Excerpt to read:
►

As with bladder 40, a variety of materials may be utilized for valve 50. Valve housing 51 may be formed from various thermoset polymer materials (e.g., vulcanized rubber) or various thermoplastic polymer materials (e.g., thermoplastic polyurethane and thermoplastic elastomer). Depending upon the specific application in which valve 50 is intended to be used, advantages may be gained by forming valve housing 51 from either thermoset or thermoplastic polymer materials. Valve housing 51 may be subjected to heat in some manufacturing methods for sport balls, including manufacturing processes that include vulcanization. Given that thermoset polymer materials may be more thermally-stable than thermoplastic polymer materials, these materials may be utilized in applications where valve 50 is exposed to relatively high temperatures. In sport balls manufacturing where relatively low or moderate temperatures are present, valve housing 51 may be formed from thermoplastic polymer materials to take advantage of thermal bonding as a means of securing valve 50 to bladder 40. Furthermore, valve insert 52 may also be formed from various materials, with examples being rubber and silicone.

Manufacturing Process for First Sport Ball

Sport ball 10 may be manufactured through a variety of processes. With regard to casing 20, the various casing panels 21 may be joined through stitching, adhesive bonding, or thermal bonding. Traditionally, soccer ball casing panels were joined through stitching, and this process is well known. Examples of processes utilizing thermal bonding to join casing panels of a sport ball are disclosed in U.S. Patent Application Publication 2009/0325744 to Raynak, et al. and U.S. Patent Application Publication 2010/0240479 to Raynak, et al.

Bladder 40 may be formed through a variety of methods. As discussed above, bladder elements 41 may be polymer elements that are thermoformed, molded, or otherwise manufactured to exhibit a rounded or hemispherical configuration. Once molded, bladder elements 41 are joined at seam 42. This general process is disclosed in U.S. Patent Application Publication 2009/0325745 to Rapaport, et al., which is incorporated herein by reference. Valve 50 may be joined to bladder 40 at various stages of the manufacturing process through adhesive bonding, thermal bonding, or a bonding element. For example, valve 50 may be joined (a) to the polymer sheets prior to thermoforming, (b) to bladder elements 41 prior to the formation of seam 42, or (c) to bladder 40 following the formation of seam 42. As an alternative, bladder elements 41 may be planar polymer elements that are joined at seam 42 and then pressurized to cause expansion and induce bladder 40 to take on the generally spherical shape.

Following the formation of bladder 40 and the joining of valve 50, restriction structure 30 may be placed around bladder 40. As discussed above, restriction structure 30 may be formed from (a) a thread, yarn, or filament that is repeatedly wound around bladder 40 in various directions to form a mesh that covers substantially all of bladder 40, (b) a plurality of generally flat or planar textile elements stitched together to form a structure that extends around bladder 40, (c) a plurality of generally flat or planar textile strips that are impregnated with latex and placed in an overlapping configuration around bladder 40, or (d) a substantially seamless spherically-shaped textile. The combination of restriction structure 30 and bladder 40 are then located within casing 20 to substantially complete the manufacturing of sport ball 10.

◄

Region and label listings
►

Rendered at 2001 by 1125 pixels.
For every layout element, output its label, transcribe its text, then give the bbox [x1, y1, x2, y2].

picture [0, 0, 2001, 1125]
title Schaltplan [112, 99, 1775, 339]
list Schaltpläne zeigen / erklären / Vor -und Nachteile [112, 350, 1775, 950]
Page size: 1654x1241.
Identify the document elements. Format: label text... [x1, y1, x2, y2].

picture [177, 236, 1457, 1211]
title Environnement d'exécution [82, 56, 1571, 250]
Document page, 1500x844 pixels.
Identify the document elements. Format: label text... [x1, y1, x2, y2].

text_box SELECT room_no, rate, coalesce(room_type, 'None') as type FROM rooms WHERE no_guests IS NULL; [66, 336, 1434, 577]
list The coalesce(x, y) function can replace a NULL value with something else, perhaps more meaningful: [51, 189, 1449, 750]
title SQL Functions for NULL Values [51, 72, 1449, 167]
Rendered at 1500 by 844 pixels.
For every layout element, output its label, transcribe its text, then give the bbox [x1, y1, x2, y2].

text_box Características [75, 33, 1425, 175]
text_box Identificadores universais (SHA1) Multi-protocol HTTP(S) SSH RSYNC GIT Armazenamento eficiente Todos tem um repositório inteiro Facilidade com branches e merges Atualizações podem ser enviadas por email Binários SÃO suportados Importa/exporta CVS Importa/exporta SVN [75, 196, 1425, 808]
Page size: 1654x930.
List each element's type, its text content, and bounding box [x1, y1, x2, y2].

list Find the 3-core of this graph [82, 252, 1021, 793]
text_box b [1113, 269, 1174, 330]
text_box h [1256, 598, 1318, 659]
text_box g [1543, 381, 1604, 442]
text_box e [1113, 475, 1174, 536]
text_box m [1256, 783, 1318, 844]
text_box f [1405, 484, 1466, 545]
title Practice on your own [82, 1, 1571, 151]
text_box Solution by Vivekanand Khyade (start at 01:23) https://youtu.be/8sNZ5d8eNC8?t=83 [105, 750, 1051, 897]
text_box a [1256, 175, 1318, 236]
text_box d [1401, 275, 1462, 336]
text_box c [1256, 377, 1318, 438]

◄

Work required:
Quote the sport ball manufacturing excerpt from "Sport ball 10 may" to "2010/0240479 to Raynak, et al.".

Written response:
Sport ball 10 may be manufactured through a variety of processes. With regard to casing 20, the various casing panels 21 may be joined through stitching, adhesive bonding, or thermal bonding. Traditionally, soccer ball casing panels were joined through stitching, and this process is well known. Examples of processes utilizing thermal bonding to join casing panels of a sport ball are disclosed in U.S. Patent Application Publication 2009/0325744 to Raynak, et al. and U.S. Patent Application Publication 2010/0240479 to Raynak, et al.